Keyword search fails when the user and the document use different words for the same idea ("reset password" vs "account recovery"). The fix is to represent meaning numerically. An embedding model turns a piece of text into a vector — a list of, say, 1,536 numbers — positioned so that texts with similar meaning land near each other in that space.
"reset my password" -> [ 0.02, -0.91, 0.33, ... ] --.
"recover account access"-> [ 0.04, -0.88, 0.31, ... ] --+-- close together
"chocolate cake recipe" -> [-0.77, 0.12, -0.50, ... ] -- far away
You do not interpret the individual numbers; no single dimension means "formality" or "topic." What matters is relative position: semantically similar text clusters, unrelated text is distant. This is the same embedding idea as in the Foundations section — here it is the engine of retrieval.
Vector search: nearest neighbours.
The retrieval pipeline becomes:
- Index (offline). Chunk every document, embed each chunk, store the vectors in a vector database alongside the original text.
- Query (online). Embed the user's question with the same model, then find the stored vectors closest to it.
- Return. The top-k closest chunks' original text becomes the retrieved context for RAG.
"Closest" is measured by a similarity metric — most commonly cosine similarity, which compares the direction of two vectors (1.0 = same meaning, 0 = unrelated). At scale, exact nearest-neighbour search is too slow, so vector databases use approximate nearest-neighbour (ANN) indexes: slightly less exact, dramatically faster, almost always the right trade.
Query and documents must be embedded with the same model. Vectors from different models live in incompatible spaces; comparing them produces meaningless distances. If you change embedding models, you must re-embed the entire corpus.
Why pure vector search is not enough.
Semantic search has real blind spots, and knowing them is what separates a demo from a system:
- Exact tokens. Product codes, error numbers, names, an exact API symbol — embeddings smear these into "approximately similar," and "ERR_4012" vs "ERR_4021" can look close. Keyword/BM25 search is precise here. Production retrieval often uses hybrid search: combine keyword and vector results.
- Top-k is a tradeoff. Too small and the answer chunk is missed; too large and you flood the context with noise and trigger lost-in-the-middle. Common starting point is k=5, then tuned on real queries.
- Reranking. Vector search is fast but coarse. A common upgrade: retrieve a generous candidate set with ANN, then reorder it with a slower, more accurate reranker model and keep the top few. Cheap retrieval for recall, expensive reranking for precision.

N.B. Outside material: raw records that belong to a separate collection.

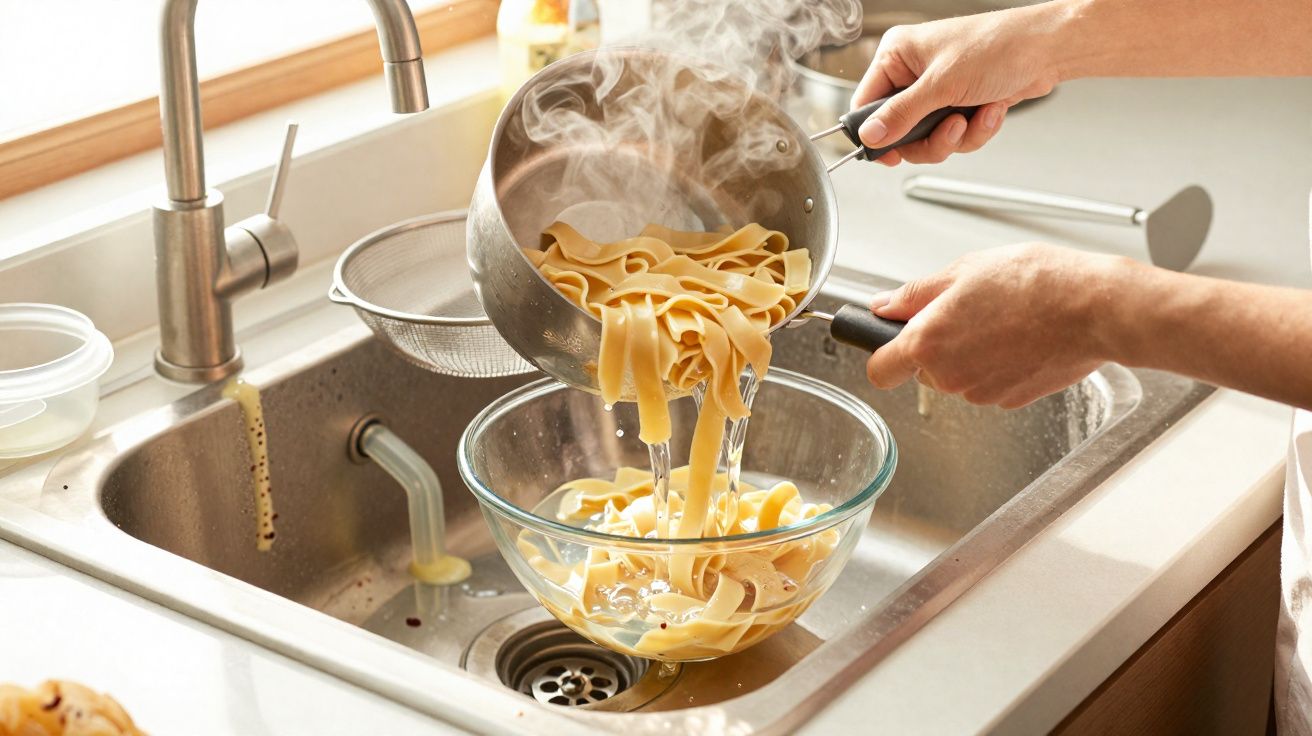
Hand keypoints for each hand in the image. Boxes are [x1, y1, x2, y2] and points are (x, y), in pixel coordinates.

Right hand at [853, 5, 1063, 164]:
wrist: (1048, 49)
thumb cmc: (998, 46)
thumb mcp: (942, 84)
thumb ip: (902, 114)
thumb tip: (870, 135)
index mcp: (897, 55)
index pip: (866, 103)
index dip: (876, 132)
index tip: (888, 154)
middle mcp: (914, 73)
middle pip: (899, 129)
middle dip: (929, 138)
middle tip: (949, 130)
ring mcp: (938, 91)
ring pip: (929, 138)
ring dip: (956, 136)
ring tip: (974, 116)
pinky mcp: (960, 103)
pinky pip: (955, 136)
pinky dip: (975, 130)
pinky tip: (990, 111)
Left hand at [865, 244, 1130, 407]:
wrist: (1096, 309)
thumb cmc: (1038, 284)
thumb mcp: (965, 271)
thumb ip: (916, 294)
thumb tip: (884, 306)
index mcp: (928, 342)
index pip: (879, 370)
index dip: (881, 354)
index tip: (889, 340)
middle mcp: (949, 376)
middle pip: (923, 371)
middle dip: (937, 346)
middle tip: (968, 311)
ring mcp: (980, 393)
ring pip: (958, 376)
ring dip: (970, 353)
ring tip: (1003, 319)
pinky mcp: (1011, 400)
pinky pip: (990, 383)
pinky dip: (999, 364)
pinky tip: (1021, 337)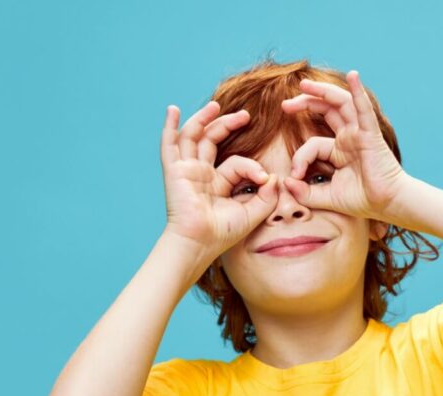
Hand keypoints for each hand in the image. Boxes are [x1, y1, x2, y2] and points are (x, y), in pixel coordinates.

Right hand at [160, 101, 279, 253]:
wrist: (200, 243)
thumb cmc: (223, 233)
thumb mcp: (253, 213)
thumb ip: (267, 196)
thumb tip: (274, 177)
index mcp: (217, 183)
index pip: (235, 162)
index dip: (251, 166)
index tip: (263, 177)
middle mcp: (200, 174)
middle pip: (212, 139)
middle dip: (227, 124)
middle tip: (246, 115)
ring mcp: (186, 171)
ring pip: (193, 136)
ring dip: (203, 118)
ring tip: (216, 105)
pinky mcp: (174, 171)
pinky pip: (168, 145)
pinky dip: (170, 126)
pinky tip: (172, 109)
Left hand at [280, 70, 409, 221]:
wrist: (387, 205)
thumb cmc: (362, 201)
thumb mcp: (326, 197)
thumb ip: (305, 192)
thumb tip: (286, 182)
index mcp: (339, 151)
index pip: (312, 143)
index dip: (299, 157)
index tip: (295, 176)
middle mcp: (349, 138)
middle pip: (326, 110)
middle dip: (305, 102)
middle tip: (285, 104)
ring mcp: (360, 134)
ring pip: (341, 103)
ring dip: (323, 91)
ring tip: (303, 85)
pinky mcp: (371, 135)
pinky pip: (364, 110)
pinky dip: (359, 92)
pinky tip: (353, 76)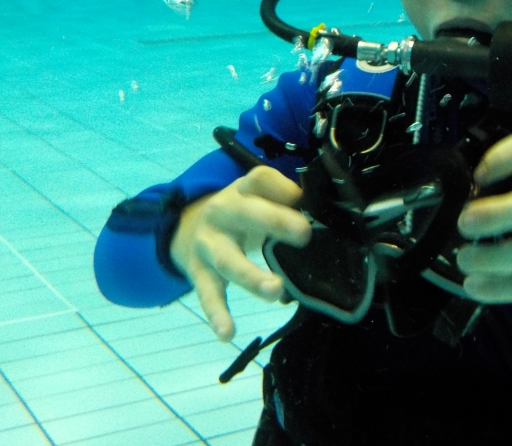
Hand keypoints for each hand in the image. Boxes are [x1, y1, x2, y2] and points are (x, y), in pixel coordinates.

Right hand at [170, 165, 311, 340]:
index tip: (306, 200)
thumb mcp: (259, 198)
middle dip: (275, 222)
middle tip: (304, 234)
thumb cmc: (242, 213)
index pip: (261, 179)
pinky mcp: (199, 272)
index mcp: (243, 190)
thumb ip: (287, 202)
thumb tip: (324, 214)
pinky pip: (208, 294)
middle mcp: (223, 212)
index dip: (284, 188)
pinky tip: (228, 333)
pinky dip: (217, 315)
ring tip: (275, 290)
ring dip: (251, 276)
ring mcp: (208, 243)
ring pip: (228, 259)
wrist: (187, 227)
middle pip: (247, 213)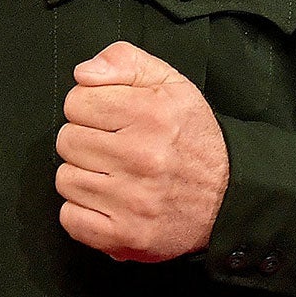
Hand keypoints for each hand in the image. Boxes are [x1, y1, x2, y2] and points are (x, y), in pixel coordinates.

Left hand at [55, 41, 229, 261]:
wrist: (230, 196)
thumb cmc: (192, 136)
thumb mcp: (169, 83)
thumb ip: (124, 61)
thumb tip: (83, 73)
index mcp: (151, 113)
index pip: (77, 101)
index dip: (89, 106)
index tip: (108, 117)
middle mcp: (142, 157)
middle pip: (67, 140)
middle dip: (85, 140)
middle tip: (113, 147)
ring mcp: (133, 200)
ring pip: (66, 179)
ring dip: (83, 176)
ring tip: (112, 175)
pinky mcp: (126, 235)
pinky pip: (70, 218)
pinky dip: (82, 212)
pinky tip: (106, 201)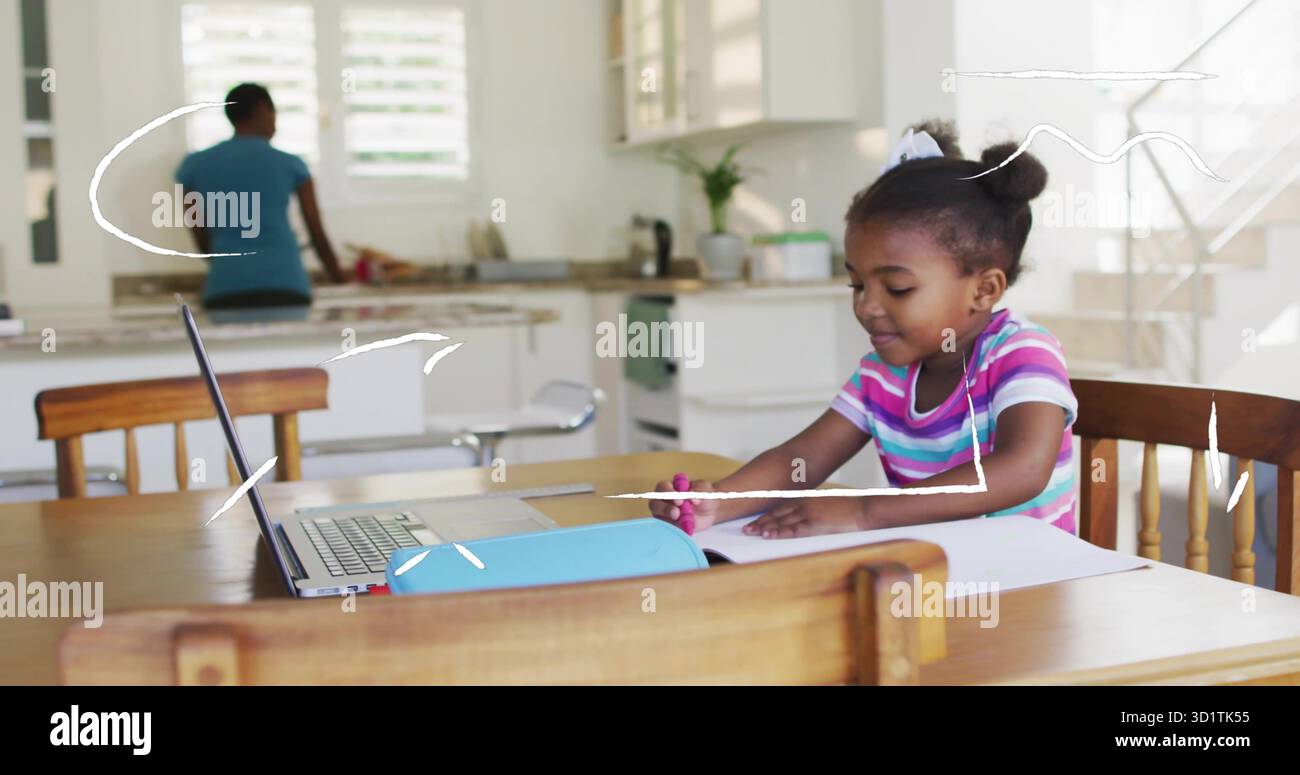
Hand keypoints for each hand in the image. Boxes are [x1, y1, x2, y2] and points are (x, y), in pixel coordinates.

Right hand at [648, 478, 720, 531]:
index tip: (679, 500)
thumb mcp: (705, 489)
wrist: (711, 510)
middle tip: (676, 513)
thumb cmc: (705, 496)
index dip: (668, 493)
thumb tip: (692, 498)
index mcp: (671, 486)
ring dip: (667, 518)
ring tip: (679, 519)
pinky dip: (672, 529)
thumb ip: (698, 491)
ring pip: (658, 515)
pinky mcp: (669, 525)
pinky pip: (665, 528)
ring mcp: (665, 513)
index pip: (663, 487)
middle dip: (664, 508)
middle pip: (655, 502)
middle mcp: (665, 499)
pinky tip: (682, 528)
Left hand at [742, 496, 868, 538]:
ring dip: (764, 528)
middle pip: (776, 515)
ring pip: (781, 522)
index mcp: (806, 500)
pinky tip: (768, 535)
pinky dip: (779, 532)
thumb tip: (806, 517)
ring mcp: (808, 514)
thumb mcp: (827, 505)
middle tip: (746, 529)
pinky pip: (793, 530)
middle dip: (760, 522)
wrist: (863, 509)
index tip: (755, 521)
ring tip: (750, 532)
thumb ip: (814, 510)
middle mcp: (804, 505)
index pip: (781, 509)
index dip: (766, 516)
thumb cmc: (848, 509)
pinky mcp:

- Evaluate retrieval on its own. Build a small set of questions with known correct chunks and measure: is the right chunk in the top-k? Most "the AI gave a wrong answer" bugs are actually "the right chunk was never retrieved" — and you can only see that if you measure retrieval separately from generation.
Deliverable
You understand why documents are chunked and that chunk size is a precision-versus-context tradeoff solved with overlap and structure-aware splitting. You can explain an embedding as text mapped to a vector where nearby means similar in meaning, and vector search as embedding the query with the same model and returning its nearest neighbours by cosine similarity (approximate at scale). You know pure semantic search misses exact tokens, so production uses hybrid search and reranking — and that the only way to trust retrieval is to evaluate it directly, separately from the generated answer.